Five years ago Dromoland and its sister property, Castlemartyr Resort, formed an environmental action team to target waste, energy and water management. Guests might not realize the hotels are now using non-toxic cleaning supplies, paraben- and sulfate-free guest toiletries, low-energy light bulbs and water-saving fixtures, but I was startled to find a brown paper Recycling Bag in my Castlemartyr marble bathroom. The set-up was a far cry from the familiar plea to hang up used bath towels.
At both resorts improved recycling and waste management have saved eye-popping amounts of landfill (10 tons), carbon emissions (1,200 tons), and greenhouse gases (500 tons every year). These projects helped the hotels reach their carbon neutral goal in 2011 and win several prestigious Green Hospitality Awards, a national effort funded by the Irish Environmental Protection Agency.
It’s no surprise that local sourcing is virtually a mantra throughout the resorts. At Dromoland’s spa I arrived for my “Pamper Me Please” appointment, and even before the full body exfoliation, my therapist explained that the spa uses only seaweed-based certified organic products that are hand harvested on Ireland’s west coast by Voya, an Irish company.
Chef McCann, who was classically trained in French cooking, is particularly passionate about the kitchen. “It’s very important that we use local producers and products,” he said. “We have the best beef and lamb in the world, Burren lamb; seafood from the Atlantic — lobster, turbot, brill — all of it sourced locally and available locally. Vegetables, herbs from the Royal Garden. Whatever the garden grows I’ll use.” What it doesn’t, he encourages local farmers to supply.

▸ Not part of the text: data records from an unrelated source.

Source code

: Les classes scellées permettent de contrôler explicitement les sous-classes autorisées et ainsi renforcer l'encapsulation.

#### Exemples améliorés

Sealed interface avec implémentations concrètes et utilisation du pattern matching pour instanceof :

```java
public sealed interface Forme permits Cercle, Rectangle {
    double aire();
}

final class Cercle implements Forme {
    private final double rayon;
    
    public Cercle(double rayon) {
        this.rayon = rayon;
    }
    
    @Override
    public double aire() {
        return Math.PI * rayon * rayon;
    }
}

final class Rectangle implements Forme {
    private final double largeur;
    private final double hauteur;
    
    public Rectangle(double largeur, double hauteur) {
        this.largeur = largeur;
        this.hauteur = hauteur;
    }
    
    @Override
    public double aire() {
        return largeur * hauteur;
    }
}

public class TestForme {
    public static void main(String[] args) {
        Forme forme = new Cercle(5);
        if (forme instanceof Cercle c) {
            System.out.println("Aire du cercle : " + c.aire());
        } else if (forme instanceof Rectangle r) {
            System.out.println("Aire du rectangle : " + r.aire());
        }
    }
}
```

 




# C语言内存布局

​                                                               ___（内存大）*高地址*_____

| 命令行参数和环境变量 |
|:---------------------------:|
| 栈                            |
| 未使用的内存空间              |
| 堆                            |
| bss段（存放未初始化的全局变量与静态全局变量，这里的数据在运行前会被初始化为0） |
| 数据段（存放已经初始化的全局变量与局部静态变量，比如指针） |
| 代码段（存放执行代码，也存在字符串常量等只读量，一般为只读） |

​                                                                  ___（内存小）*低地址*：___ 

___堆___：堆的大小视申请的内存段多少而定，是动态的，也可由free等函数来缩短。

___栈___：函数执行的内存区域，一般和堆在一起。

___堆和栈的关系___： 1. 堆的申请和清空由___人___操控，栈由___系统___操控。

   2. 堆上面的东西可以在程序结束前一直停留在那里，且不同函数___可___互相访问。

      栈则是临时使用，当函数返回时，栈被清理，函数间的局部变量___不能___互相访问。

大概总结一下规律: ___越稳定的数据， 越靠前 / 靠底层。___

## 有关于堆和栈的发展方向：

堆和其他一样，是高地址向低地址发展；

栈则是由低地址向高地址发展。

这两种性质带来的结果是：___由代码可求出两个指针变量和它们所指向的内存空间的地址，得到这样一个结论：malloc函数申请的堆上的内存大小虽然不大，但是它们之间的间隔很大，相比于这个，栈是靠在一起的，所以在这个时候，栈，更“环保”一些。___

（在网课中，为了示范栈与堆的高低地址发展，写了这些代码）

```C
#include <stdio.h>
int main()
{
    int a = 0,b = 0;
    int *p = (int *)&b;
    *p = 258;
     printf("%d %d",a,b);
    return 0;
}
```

At Castlemartyr, an 18th-century manor house near Cork on the southern Irish coast, a major draw is its unique golf course. In 2007, when the hotel converted a former boys’ school to a high-end resort, of course they planned a course. In Ireland, a resort without golf is like coffee without Irish whiskey.
Castlemartyr chose a links-style model (true links are surrounded on three sides by water) to give guests an alternative to the more familiar manicured parkland courses in the area. Ron Kirby, the course designer, contoured the flat pastureland into typical dunes with hundreds of gorse plants, and covered the newly formed lows and hillocks with native grasses.
The links-style course was superbly suited to the sustainable philosophy Castlemartyr was embracing. The hillocks drain into the fairways, which aren’t watered at all; the pest-tolerant, low-maintenance fescue grass needs less fertilizer and water.
If you’re not a golfer, the way to see the course, and the whole estate, is with Castlemartyr’s carriage man, Roy Daily, in a cart pulled by a pair of his Kerry bog ponies. He’ll take you along the course where you might see groundskeepers propagating the existing gorse or planting indigenous saplings to create more woodlands, attracting more animals and birds. Castlemartyr has found that protecting wildlife habitats is not only good land management, it keeps the 220-acre estate lush and leafy for guests as they go hiking, clay shooting, fly casting and fishing.
The trap ride turns into an historical tour as the ponies trot past Castlemartyr’s formal gardens and elaborately patterned hedges designed by the great landscape architect, Lancelot “Capability” Brown, and through the property’s 800-year-old castle ruins that, Roy points out, Oliver Cromwell shelled during the 17th century Cromwellian Wars.
Both Castlemartyr and Dromoland have ambitious green plans in the pipeline. Pretty soon, electric golf carts may be plying the courses and solar panels heating the bath water.
How nice that living well at Irish castles is also living green.